SEITENAUSZUG
Aufstand der Anständigen - Ein kurzer Überblick

Die erste Version vom "Aufstand der Anständigen" gab es im Jahr 2000 nach einem Brandanschlag auf die Synagoge in Düsseldorf. Der damalige Präsident  des Zentralrats der Juden in Deutschland, Paul Spiegel, forderte "ein deutliches Zeichen der Solidarität mit den Juden". Der damalige Bundeskanzler Gerhard Schröder (SPD) reagierte sofort.

  • Der Bundeskanzler besuchte in Begleitung des nordrhein-westfälischen Ministerpräsidenten Wolfgang Clement und Paul Spiegel den Tatort.
  • und sagte dort: "Wir brauchen einen Aufstand der Anständigen, wegschauen ist nicht mehr erlaubt."
  • Zur Erläuterung forderte der Bundeskanzler ein Maß an Zivilcourage zu entwickeln, damit Täter nicht nur kriminalisiert, sondern auch gesellschaftlich isoliert würden.
Ich finde es auffällig, dass der Bundeskanzler die "Entwicklung von Zivilcourage" einforderte und mit gutem Beispiel voran ging. Das unterstellt ein Fehlen von Zivilcourage der Anständigen im Jahr 2000 - Aber auch eine Zuversicht, dass die Anständigen in der Mehrheit sind. Das man sich auch über die Mehrheitsverhältnisse täuschen konnte zeigt ein anderes Beispiel aus jener Zeit.

Kinder statt Inder

Im Jahr 2000 gab es eine GreenCard Initiative der Bundesregierung um Deutschland als Einwanderungsland für Wissenschaftler und IT-Fach-Kräfte, vor allem aus Indien, interessanter zu machen. Immerhin schätzte der Kandidat der CDU für den Ministerpräsidenten in NRW, Jürgen Rüttgers die fremdenfeindliche Atmosphäre in Nordrhein-Westfalen ausreichend stark ein, um im Wahlkampf mit dem populistischen Slogan "Kinder statt Inder" groß raus zu kommen. Seinen Ansatz verteidigte er auf Spiegel.de. Es ging ihm darum mehr in Bildung zu investieren, sodass Kinder und Jugendliche sich mehr für Naturwissenschaft, Technik und Informatik interessieren, anstatt aktuell aus Indien diejenigen Fachkräfte abzuziehen, die ihr Land aufbauen. Er versuchte somit, sein populistisches Argument moralisch zu rechtfertigen - und Spiegel.de ließ es ihm zu jener Zeit als "verbalen Ausrutscher" durchgehen.

AUFGABE
Beantworte anhand des Seitenauszugs diese drei Fragen:
(a) Nach welchem Ereignis gab es die erste Version vom "Aufstand der Anständigen"?
(b) Wer begleitete den Bundeskanzler beim Besuch des Tatorts?
(c) Mit welchem Slogan wollte Jürgen Rüttgers im Wahlkampf groß raus kommen?

ANGEZEIGTE EINTRÄGE
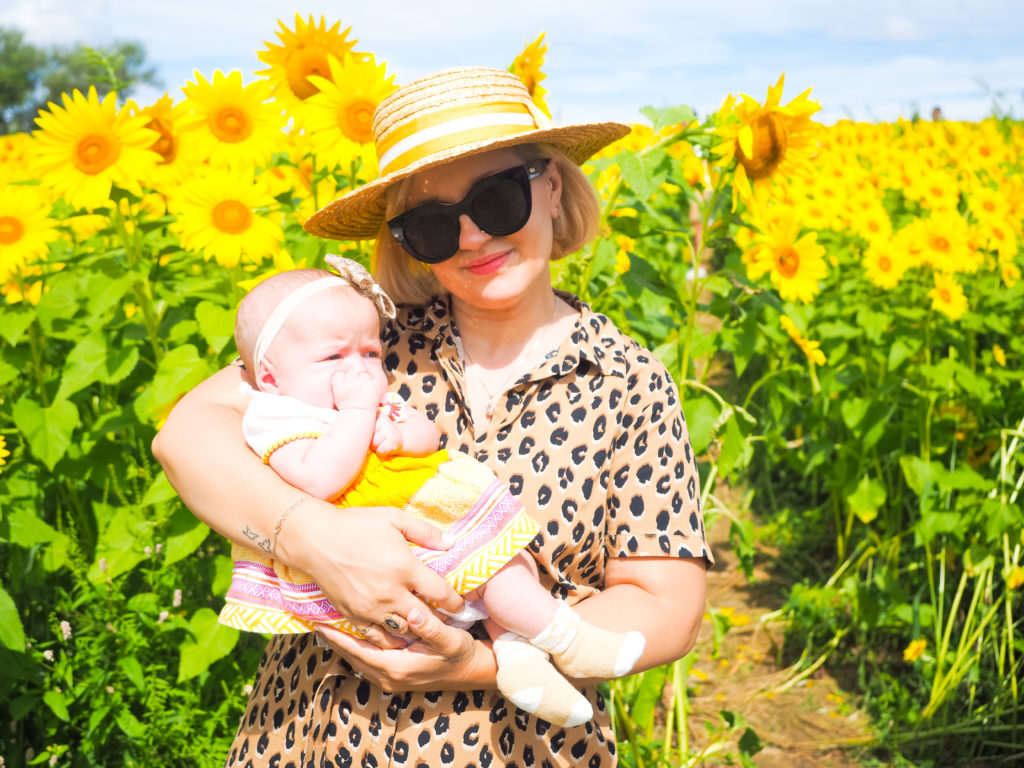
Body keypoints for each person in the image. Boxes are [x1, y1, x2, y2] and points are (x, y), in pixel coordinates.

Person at [153, 65, 712, 767]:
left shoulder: (626, 379)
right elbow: (187, 433)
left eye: (498, 199)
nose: (473, 237)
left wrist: (475, 665)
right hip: (316, 732)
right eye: (433, 224)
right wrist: (316, 539)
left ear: (554, 188)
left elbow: (667, 607)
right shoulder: (361, 341)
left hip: (520, 744)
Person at [222, 257, 645, 727]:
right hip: (384, 559)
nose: (359, 369)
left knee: (515, 559)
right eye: (333, 357)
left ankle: (518, 660)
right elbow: (320, 478)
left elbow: (430, 437)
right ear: (271, 376)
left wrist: (401, 434)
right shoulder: (279, 416)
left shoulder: (365, 398)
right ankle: (570, 641)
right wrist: (359, 415)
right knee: (500, 578)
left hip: (427, 524)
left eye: (370, 354)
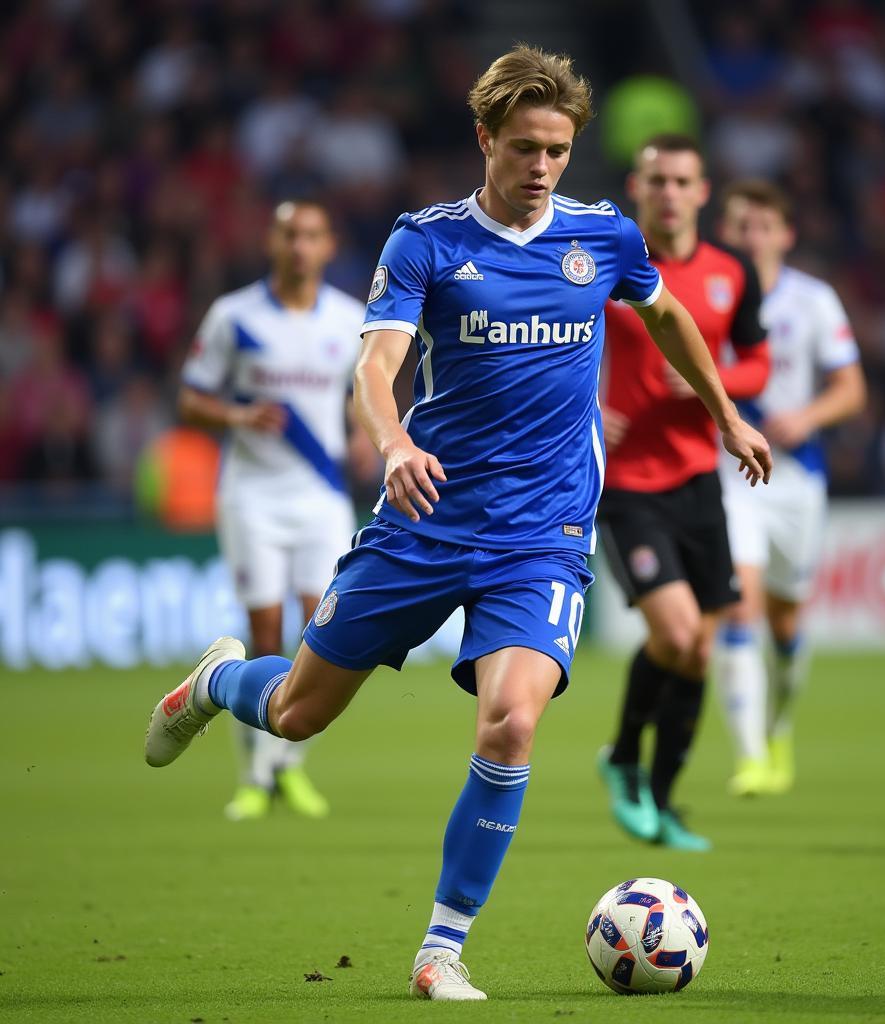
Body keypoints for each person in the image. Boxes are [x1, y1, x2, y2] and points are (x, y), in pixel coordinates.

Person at [145, 46, 771, 1001]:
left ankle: (441, 949)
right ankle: (217, 682)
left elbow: (667, 314)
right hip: (426, 517)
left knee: (512, 723)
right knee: (298, 714)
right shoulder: (426, 243)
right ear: (485, 139)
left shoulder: (603, 236)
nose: (542, 168)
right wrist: (394, 441)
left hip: (544, 532)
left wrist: (725, 412)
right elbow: (375, 363)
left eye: (558, 150)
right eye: (524, 148)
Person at [597, 135, 771, 850]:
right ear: (637, 188)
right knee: (672, 633)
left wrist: (715, 387)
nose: (669, 193)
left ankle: (663, 800)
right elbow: (556, 344)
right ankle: (620, 759)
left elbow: (758, 360)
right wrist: (586, 409)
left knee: (699, 650)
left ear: (703, 193)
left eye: (682, 181)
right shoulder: (607, 265)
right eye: (656, 180)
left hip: (700, 480)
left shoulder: (733, 273)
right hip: (627, 482)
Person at [178, 199, 371, 820]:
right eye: (289, 235)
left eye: (311, 235)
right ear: (272, 242)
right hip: (252, 495)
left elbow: (364, 392)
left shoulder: (349, 319)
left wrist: (367, 434)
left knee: (320, 630)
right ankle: (256, 775)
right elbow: (190, 399)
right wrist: (237, 414)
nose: (299, 246)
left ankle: (290, 768)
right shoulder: (235, 316)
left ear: (328, 245)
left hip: (320, 496)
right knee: (264, 630)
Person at [714, 179, 865, 794]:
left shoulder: (814, 300)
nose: (753, 235)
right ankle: (749, 757)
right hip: (729, 472)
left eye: (763, 225)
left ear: (785, 234)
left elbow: (851, 388)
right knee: (738, 603)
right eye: (742, 225)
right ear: (726, 232)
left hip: (796, 477)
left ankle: (779, 727)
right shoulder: (712, 295)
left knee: (786, 622)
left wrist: (806, 417)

LÖSUNG
(a) Sie gab es im Jahr 2000 nach einem Brandanschlag auf die Synagoge in Düsseldorf.
(b) Ihn begleiteten der nordrhein-westfälische Ministerpräsident Wolfgang Clement und Paul Spiegel.
(c) Er wollte mit dem Slogan "Kinder statt Inder" groß raus kommen.